Directors: Sam Soko and Lauren DeFilippo
The answer to ending poverty is to share and not to hoard the means by which everyone in the world can have their basic human needs met and rights protected. World poverty is very much tied into capitalist ventures and climate change denial. In the name of colonialism, many rich organizations have gone to poorer ones in order to help and sometimes posit a demand for their own products and services. On the flipside, many others have exploited poorer nations as their means of production.
Many charities and non-for-profit companies come to these nations in need to help buffer that exploitation. However, there are various hands that donations or help go through in order to get to the people.
In Free Money, directors Sam Soko and Lauren DeFilippo, take a look at a non-profit organization called GiveDirectly. It gives cash directly to the people and places they want to help get out of poverty: a basic income. The organization has projects around the world, but this film focuses on a village of Kogutu in Kenya.
The concept is explained to the villagers, but some are very skeptical. Some even claim it’s a project by the Illuminati while others are more worried that the women will leave them once they have their own money. As GiveDirectly’s workers go around interviewing and taking down participants, the audience is given a view to the lives of some of the individual candidates.

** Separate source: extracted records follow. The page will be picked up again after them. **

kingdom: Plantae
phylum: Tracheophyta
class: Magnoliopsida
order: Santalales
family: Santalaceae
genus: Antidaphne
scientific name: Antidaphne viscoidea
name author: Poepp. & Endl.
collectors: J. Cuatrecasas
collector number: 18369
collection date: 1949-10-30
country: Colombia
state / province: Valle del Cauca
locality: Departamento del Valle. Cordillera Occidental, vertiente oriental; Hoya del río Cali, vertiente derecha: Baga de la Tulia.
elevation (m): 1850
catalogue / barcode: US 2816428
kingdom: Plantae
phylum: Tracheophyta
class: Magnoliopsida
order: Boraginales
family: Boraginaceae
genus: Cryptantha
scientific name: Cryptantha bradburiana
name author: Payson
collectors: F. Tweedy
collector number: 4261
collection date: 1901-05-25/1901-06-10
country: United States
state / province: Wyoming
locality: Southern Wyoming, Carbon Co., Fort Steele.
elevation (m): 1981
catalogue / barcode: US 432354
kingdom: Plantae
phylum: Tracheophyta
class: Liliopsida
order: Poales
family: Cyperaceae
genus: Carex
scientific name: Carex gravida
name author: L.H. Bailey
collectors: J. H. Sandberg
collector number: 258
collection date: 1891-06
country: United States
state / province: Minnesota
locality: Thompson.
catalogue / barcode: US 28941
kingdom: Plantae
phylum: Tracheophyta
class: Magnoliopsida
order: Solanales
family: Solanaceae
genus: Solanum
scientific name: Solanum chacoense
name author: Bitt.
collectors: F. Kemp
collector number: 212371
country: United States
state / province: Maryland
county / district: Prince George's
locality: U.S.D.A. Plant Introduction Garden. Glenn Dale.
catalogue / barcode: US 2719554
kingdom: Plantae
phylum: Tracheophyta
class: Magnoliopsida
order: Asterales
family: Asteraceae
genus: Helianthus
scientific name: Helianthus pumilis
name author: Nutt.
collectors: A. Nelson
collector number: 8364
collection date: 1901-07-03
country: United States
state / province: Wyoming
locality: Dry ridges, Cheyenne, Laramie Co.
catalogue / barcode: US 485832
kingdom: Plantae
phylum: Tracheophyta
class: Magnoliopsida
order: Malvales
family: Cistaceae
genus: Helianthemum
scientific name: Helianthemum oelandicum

From GiveDirectly’s view this village is an experiment to see if their projects will be successful. From director’s Soko and DeFilippo’s look at the village and the experiment, they are interested in how these ventures affect people. The directors give a nuanced look at the individuals and provide an empathetic, yet distant concern for what they are witnessing. Through interviews with the GiveDirectly workers, one of their heads, Michael Faye, and the villagers, the cause and effect of the project naturally plays out. There is drama, tragedy, and riveting suspense here. The people of Kogutu see their lives change in many ways and whether you cheer or cry, you will be moved.
Is GiveDirectly an answer to world poverty? Sam Soko and Lauren DeFilippo approach the question and reveal the answer honestly.